Jelas, air itu tidak menjadi keringat. Ia kan tidak berolahraga. Air minum itu juga tidak jadi air mata. Ia orang yang tabah. Jarang menangis. Selama satu jam di rumahnya saya hanya melihat sekali ia berlinang. Yakni saat tidak bisa menyelesaikan lagu yang dinyanyikannya: Rindu Tak Sampai. Ia ingat istrinya. Yang meninggalkannya setelah dua kali menjalani cuci darah. Atau ingat anak tunggalnya. Yang masih berumur 9 tahun. Yang ikut sang mantan istri.

Sejak jatuh sakit Tubi mendengar sesuatu mengenai sang istri. Tubi memutuskan: untuk mengantarkan sang istri ke orang tuanyi. Rumah sang mertua tidak sampai 2 Km dari rumahnya. Tubi bukan bermaksud seperti lagu Betharia Sonatha: mengembalikannyi ke orang tuanyi. Tubi hanya ingin mertuanyalah yang akan menasihati sang istri.

Pekerjaan Tubi: jalanan. Itu ia lakukan sejak tamat SD di desa itu. Awalnya hanya ikut-ikutan. Akhirnya jadi mata pencahariannya. Juga jadi sumber pembiayaan untuk membeli minuman oplosan.

Ibunya bekerja sebagai pemetik daun teh.
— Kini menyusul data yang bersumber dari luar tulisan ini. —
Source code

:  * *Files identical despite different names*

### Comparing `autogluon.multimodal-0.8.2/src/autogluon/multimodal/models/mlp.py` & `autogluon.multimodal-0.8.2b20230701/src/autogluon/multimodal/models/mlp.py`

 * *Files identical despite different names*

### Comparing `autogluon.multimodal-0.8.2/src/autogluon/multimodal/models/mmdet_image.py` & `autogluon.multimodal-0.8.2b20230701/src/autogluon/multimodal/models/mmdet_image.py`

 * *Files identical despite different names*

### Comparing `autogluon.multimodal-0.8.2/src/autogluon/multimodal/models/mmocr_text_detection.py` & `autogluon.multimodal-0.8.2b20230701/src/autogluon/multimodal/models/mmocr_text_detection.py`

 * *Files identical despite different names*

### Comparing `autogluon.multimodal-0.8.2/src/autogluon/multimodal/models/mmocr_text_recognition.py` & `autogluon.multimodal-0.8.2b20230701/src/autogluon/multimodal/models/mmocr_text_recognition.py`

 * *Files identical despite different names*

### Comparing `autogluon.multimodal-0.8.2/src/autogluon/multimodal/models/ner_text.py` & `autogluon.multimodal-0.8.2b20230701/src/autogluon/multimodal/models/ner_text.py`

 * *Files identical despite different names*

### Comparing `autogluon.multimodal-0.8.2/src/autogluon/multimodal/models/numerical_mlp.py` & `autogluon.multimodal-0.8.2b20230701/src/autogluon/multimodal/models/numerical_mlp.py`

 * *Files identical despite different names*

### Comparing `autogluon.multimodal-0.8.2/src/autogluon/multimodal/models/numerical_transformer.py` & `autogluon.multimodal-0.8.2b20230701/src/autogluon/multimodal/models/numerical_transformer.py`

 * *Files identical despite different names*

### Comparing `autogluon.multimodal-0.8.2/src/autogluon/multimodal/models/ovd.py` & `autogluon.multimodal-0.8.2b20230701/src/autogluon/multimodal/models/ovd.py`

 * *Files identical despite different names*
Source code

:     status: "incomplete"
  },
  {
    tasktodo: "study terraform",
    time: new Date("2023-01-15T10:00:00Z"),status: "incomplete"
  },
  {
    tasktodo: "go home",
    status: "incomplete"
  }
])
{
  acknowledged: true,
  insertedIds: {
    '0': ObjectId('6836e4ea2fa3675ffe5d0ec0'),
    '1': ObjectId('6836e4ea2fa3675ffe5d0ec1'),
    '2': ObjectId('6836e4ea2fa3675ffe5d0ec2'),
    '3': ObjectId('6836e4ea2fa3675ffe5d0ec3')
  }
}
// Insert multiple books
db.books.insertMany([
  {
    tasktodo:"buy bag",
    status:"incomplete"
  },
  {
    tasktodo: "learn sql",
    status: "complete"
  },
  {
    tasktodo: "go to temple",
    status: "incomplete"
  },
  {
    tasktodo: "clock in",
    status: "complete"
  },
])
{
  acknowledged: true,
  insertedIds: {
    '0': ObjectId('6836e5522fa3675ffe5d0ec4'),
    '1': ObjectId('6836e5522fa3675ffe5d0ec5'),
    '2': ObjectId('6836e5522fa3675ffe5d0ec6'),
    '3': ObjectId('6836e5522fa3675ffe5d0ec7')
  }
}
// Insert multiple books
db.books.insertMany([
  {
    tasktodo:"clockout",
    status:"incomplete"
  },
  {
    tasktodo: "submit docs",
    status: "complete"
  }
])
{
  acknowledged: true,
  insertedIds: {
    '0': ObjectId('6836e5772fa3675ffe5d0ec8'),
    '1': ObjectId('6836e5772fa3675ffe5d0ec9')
Ayahnya juga. Sampai sang ayah memutuskan untuk mengakhiri hidup dengan cara menggantungkan diri di sebuah pohon pinggir kebun teh. "Hati suami saya sangat kecil," komentar sang ibu tentang jalan akhir hidup suaminyi.

Waktu itu sang ayah mendengar Tubi mengalami . Ia juga mendengar tentang menantunya. Ia memang masih punya anak satu lagi. Laki-laki. Kakak Tubi. Baik hati. Pagi itu sang kakak naik sepeda motor, menjemput Tubi –untuk antar cuci darah.

Ia menanjaki jalan sempit menuju rumah Tubi: sepeda motornya bersenggolan dengan motor dari arah atas. Sang kakak meninggal dunia. Seketi. Maksud saya: seketika. 

Rumah yang ditempati Tubi dan ibunya itu sangatlah sederhana. Itu dibangun semasa ayah Tubi masih hidup. Belum selesai. Belum ada plafonnya –mungkin menunggu Tubi sembuh. Atau menunggu lagu Rindu Tak Sampai itu ditonton 200.000 orang –termasuk dari seluruh pembaca Disway.